Husband: She had actually interestingly been into ITU, because she was beginning to remember things from the extended four week period and she wasn't sure whether they [hallucinations] were real or imagination and so… 

Daughter: She thought she was on a ship didn't she or something about that. And it was to do with the noise or… 

Husband: Well one of the big issues was that, a lot of her sort of background is Jewish Polish so a long time ago, but obviously with the sort of holocaust and stuff like that, there's that sense that relatives of hers, that she had never met, but many of her relatives would have died in that. And when she was on ITU she was in a bed near a window and when you looked out of the window you could see the hospital chimney with smoke coming out of it and that had also played into this thing about, you know, being held prisoner and you know sort of Nazi guards and things like that. And that continued to be played for a while when she was on the medical ward, they moved her into a bay away from the nurses station and she began to get better. 

Daughter: But that had already happened before she went into Intensive Care the first time when she had had the thing with the nurse, like when she was on the morphine when she had already been having… that seemed to be a recurrent sort of theme throughout really. 

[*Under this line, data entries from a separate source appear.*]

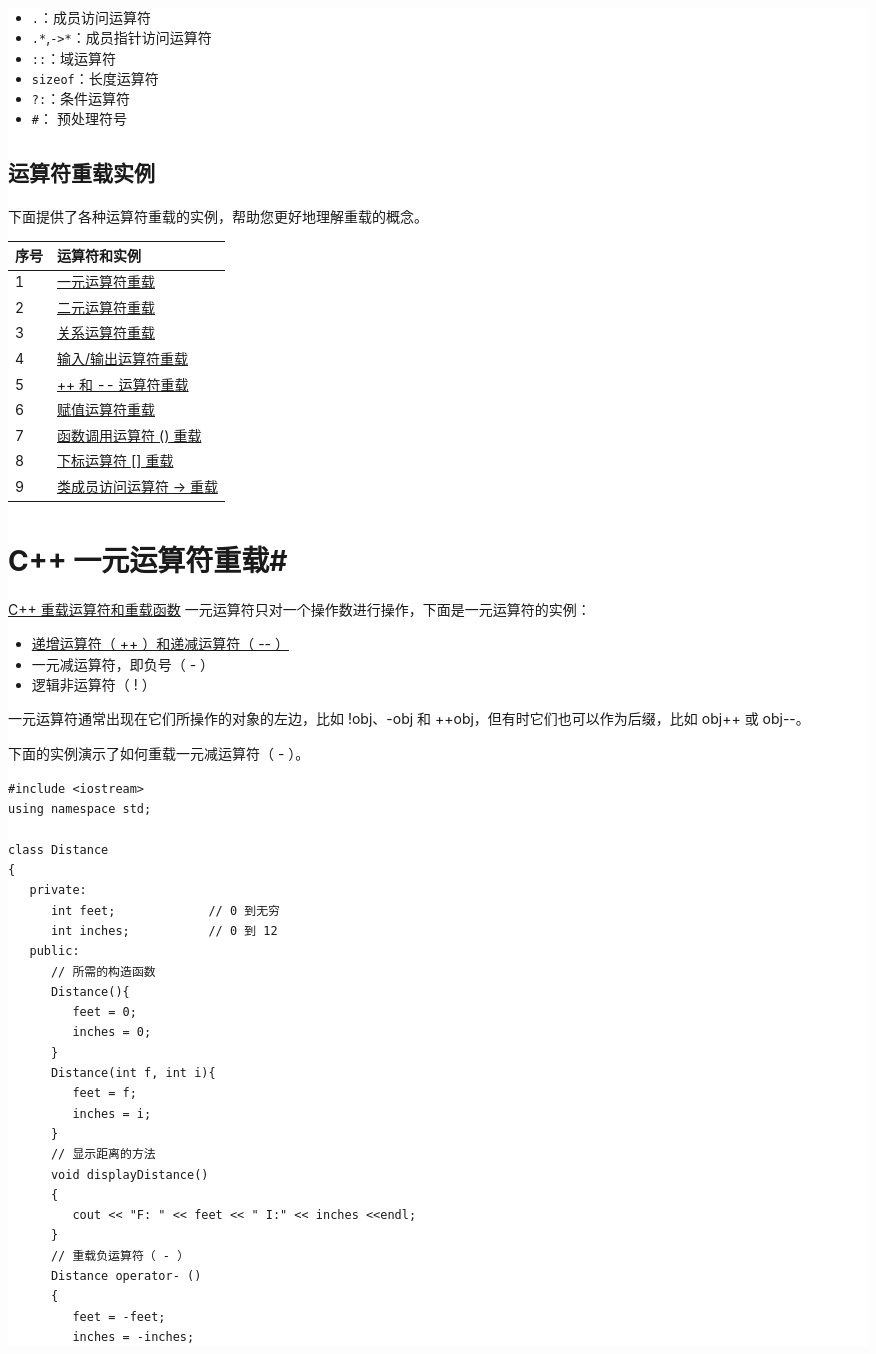  - `.`：成员访问运算符 
 - `.*`,`->*`：成员指针访问运算符 
 - `::`：域运算符 
 - `sizeof`：长度运算符 
 - `?:`：条件运算符
 - `#`： 预处理符号
 

## 运算符重载实例 ##
下面提供了各种运算符重载的实例，帮助您更好地理解重载的概念。

序号|	运算符和实例
--|:--
1|	[一元运算符重载](#jump1)
2|	[二元运算符重载](#jump2)
3|	[关系运算符重载](#jump3)
4|	[输入/输出运算符重载](#jump4)
5|	[++ 和 -- 运算符重载](#jump5)
6|	[赋值运算符重载](#jump6)
7|	[函数调用运算符 () 重载](#jump7)
8|	[下标运算符 [] 重载](#jump8)
9|	[类成员访问运算符 -> 重载](#jump9)


<span id = "jump1"></span>
# C++  一元运算符重载#
[<i class="icon-arrow-left"></i>C++ 重载运算符和重载函数](#jump)
一元运算符只对一个操作数进行操作，下面是一元运算符的实例：

 - [递增运算符（ ++ ）和递减运算符（ -- ）](#jump5) 
 - 一元减运算符，即负号（ - ） 
 - 逻辑非运算符（ ! ）

一元运算符通常出现在它们所操作的对象的左边，比如 !obj、-obj 和 ++obj，但有时它们也可以作为后缀，比如 obj++ 或 obj--。

下面的实例演示了如何重载一元减运算符（ - ）。
```
#include <iostream>
using namespace std;
 
class Distance
{
   private:
      int feet;             // 0 到无穷
      int inches;           // 0 到 12
   public:
      // 所需的构造函数
      Distance(){
         feet = 0;
         inches = 0;
      }
      Distance(int f, int i){
         feet = f;
         inches = i;
      }
      // 显示距离的方法
      void displayDistance()
      {
         cout << "F: " << feet << " I:" << inches <<endl;
      }
      // 重载负运算符（ - ）
      Distance operator- ()  
      {
         feet = -feet;
         inches = -inches;
```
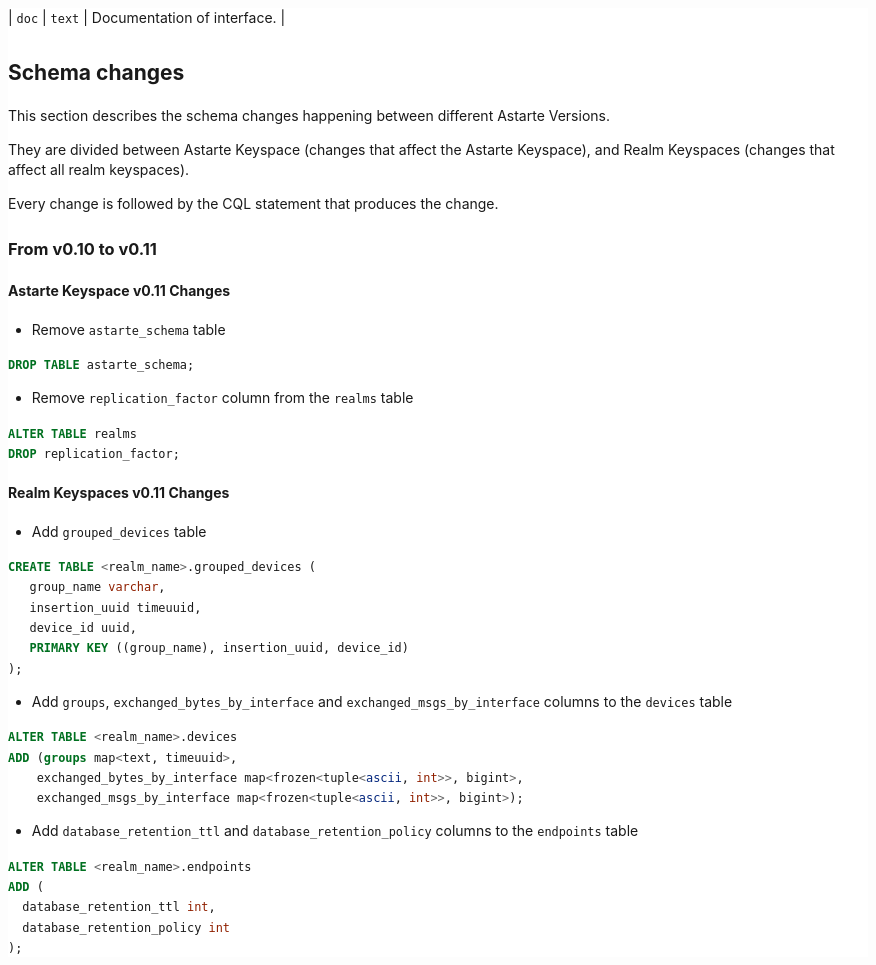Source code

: | `doc`                         | `text`                                | Documentation of interface.                                                                                                                                                                        |


## Schema changes

This section describes the schema changes happening between different Astarte Versions.

They are divided between Astarte Keyspace (changes that affect the Astarte Keyspace), and Realm
Keyspaces (changes that affect all realm keyspaces).

Every change is followed by the CQL statement that produces the change.

### From v0.10 to v0.11

#### Astarte Keyspace v0.11 Changes

* Remove `astarte_schema` table

```sql
DROP TABLE astarte_schema;
```

* Remove `replication_factor` column from the `realms` table

```sql
ALTER TABLE realms
DROP replication_factor;
```

#### Realm Keyspaces v0.11 Changes

* Add `grouped_devices` table

```sql
CREATE TABLE <realm_name>.grouped_devices (
   group_name varchar,
   insertion_uuid timeuuid,
   device_id uuid,
   PRIMARY KEY ((group_name), insertion_uuid, device_id)
);
```

* Add `groups`, `exchanged_bytes_by_interface` and `exchanged_msgs_by_interface` columns to the
  `devices` table

```sql
ALTER TABLE <realm_name>.devices
ADD (groups map<text, timeuuid>,
    exchanged_bytes_by_interface map<frozen<tuple<ascii, int>>, bigint>,
    exchanged_msgs_by_interface map<frozen<tuple<ascii, int>>, bigint>);
```

* Add `database_retention_ttl` and `database_retention_policy` columns to the `endpoints` table

```sql
ALTER TABLE <realm_name>.endpoints
ADD (
  database_retention_ttl int,
  database_retention_policy int
);
```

Husband: And anyway when they moved her into this other bay again she had a clear view of the chimney, it was literally virtually outside the window and… 

Daughter: Haunting her.

Husband: And other chimneys with other sort of smoke coming out. It was a hospital boiler house basically is what it was. But obviously it was very unsettling for her. And so as she began to get better, one of the sort of follow-up after care nurses from ITU came to see her and we told her about this and so she said would it help if she came down to ITU. So they actually wheeled her down and she had a little sit by the bed that she had been in, and then she said, 'oh look that is what I was remember, you know this chimney, I can remember that and wasn't there somebody' - and she sort of vaguely remembered a sort of a conversation where a couple of the nurses were talking about, you know, boyfriends and things and she remembered. So it was obvious when she was there that a lot of what she was remembering was remembering rather than imagining like [laughs]. Yes so that was quite good.